Pisandro si fermò e abbassò lo sguardo. "Non temere, Maia. Non sarà per molto." E sparì.

Maia lo stava ancora chiamando quando udì un’altra voce.

"Maia, mi senti sorella mia?"

La ragazza non poteva ingannarsi sull’identità del nuovo venuto.

"Sono Lisandro, il tuo amato fratello." disse il giovane avvicinandosi.

"Lisandro, perdona se sono arrivata troppo tardi…" implorò, ma Lisandro accarezzandole i capelli la tranquillizzò e la tenne stretta a sé.

"Perdona piuttosto tu il nostro non essere riusciti a strapparti prima al tuo triste destino e per non aver compreso prima dov’eri finita."

"Mi basta che ora tu sia qui." disse lei che sentiva la viva presenza del fratello che aveva rivisto solo da morto poche ore avanti.

"Ascolta sorellina" disse infine "devi fare qualcosa per me."

Maia non esitò nemmeno quella volta: "Qualsiasi cosa, Lisandro." E la gioia di nuovo si fece strada nel profondo dell’animo.

Lisandro parlò, rapido e cordiale e in ultimo le mostrò un oggetto. Maia comprese quello che doveva fare. "Fai arrivare questo messaggio a chi sai." disse Lisandro sorridendo compiaciuto dell’acutezza della sorella. "Plistene ti è vicino, tramite lui e grazie al tuo cosmo giungerà a destinazione."

"Lo farò fratello." disse stringendolo e temendo quello che stava per accadere.

"Mi fido di te." disse Lisandro e sciogliendosi dal suo abbraccio si allontanò.

"No, non lasciarmi sola anche tu!" gridò Maia.

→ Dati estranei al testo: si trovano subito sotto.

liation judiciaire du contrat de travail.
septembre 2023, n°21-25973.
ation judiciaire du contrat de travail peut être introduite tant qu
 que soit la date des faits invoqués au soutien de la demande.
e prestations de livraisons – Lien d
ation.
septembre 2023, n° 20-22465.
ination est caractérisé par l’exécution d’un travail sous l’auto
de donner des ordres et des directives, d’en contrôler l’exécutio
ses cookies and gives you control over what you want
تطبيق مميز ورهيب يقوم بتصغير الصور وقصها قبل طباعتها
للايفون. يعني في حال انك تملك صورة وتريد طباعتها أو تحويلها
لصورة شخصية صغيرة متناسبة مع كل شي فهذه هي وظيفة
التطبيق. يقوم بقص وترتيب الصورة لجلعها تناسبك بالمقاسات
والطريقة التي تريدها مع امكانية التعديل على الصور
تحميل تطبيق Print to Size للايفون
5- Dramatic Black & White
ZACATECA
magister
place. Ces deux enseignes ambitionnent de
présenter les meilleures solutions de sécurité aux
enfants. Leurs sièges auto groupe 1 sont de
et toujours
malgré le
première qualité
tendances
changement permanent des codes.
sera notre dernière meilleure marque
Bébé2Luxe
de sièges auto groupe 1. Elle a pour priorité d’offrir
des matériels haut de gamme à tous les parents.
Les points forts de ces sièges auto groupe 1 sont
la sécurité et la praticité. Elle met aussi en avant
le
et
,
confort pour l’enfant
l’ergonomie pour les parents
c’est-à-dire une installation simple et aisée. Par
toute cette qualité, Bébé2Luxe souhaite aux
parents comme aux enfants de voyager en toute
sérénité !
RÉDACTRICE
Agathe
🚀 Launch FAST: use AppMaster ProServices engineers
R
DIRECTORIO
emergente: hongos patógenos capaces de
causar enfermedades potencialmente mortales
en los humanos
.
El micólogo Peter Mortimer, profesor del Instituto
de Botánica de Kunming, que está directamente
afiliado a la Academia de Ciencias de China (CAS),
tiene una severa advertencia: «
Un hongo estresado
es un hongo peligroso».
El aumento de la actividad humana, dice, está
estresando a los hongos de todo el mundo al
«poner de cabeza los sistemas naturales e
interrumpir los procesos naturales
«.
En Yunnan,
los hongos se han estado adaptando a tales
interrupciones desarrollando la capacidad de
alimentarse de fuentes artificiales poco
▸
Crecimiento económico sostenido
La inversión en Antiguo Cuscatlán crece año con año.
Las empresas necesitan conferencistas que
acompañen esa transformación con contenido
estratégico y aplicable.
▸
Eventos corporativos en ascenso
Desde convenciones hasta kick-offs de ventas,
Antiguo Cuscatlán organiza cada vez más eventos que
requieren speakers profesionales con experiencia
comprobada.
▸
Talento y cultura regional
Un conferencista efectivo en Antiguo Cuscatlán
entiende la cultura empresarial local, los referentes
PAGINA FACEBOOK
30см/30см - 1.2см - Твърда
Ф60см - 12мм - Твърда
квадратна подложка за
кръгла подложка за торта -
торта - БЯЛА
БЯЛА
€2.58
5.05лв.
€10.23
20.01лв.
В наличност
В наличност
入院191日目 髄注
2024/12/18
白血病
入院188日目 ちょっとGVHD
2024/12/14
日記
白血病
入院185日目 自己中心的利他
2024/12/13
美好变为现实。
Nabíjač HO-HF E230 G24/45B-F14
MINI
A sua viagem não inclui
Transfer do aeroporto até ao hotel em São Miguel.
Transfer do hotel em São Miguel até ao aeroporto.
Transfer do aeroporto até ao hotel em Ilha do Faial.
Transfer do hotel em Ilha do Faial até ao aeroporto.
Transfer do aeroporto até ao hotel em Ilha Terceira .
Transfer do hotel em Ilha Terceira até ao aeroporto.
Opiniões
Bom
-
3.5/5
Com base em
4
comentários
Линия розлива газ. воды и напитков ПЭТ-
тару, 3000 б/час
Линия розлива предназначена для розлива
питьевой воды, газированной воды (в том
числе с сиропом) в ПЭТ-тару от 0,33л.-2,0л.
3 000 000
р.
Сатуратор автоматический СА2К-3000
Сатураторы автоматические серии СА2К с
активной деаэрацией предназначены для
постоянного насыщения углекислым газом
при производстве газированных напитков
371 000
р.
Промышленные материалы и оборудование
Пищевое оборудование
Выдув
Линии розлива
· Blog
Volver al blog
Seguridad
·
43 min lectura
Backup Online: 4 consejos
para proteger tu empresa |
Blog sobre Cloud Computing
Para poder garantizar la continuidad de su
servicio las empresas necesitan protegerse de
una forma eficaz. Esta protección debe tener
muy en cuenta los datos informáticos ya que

Lisandro abbassò lo sguardo e lo tenne basso: "Non sarà per molto, Maia." E sparì.

Maia provò ad alzarsi ma le forze le venivano meno ed era come non avesse più corpo. Espanse il suo cosmo finché le fu possibile, lo sguardo a scrutare nel buio nella speranza di veder aprirsi uno spiraglio di luce e di riconoscere il bel viso di Plistene, che doveva essere lì, a pochi passi da lei. Sì, doveva essere così! Le apparvero invece i volti di Pisandro e Lisandro, finalmente insieme: "Coraggio Maia! Brucia le tue stelle!" dissero incitandola. Un ultimo sforzo e Maia riebbe una pallida coscienza di sé, percepì il proprio corpo e soprattutto riconobbe il tocco di una mano e non ebbe dubbi. Era la mano di Plistene.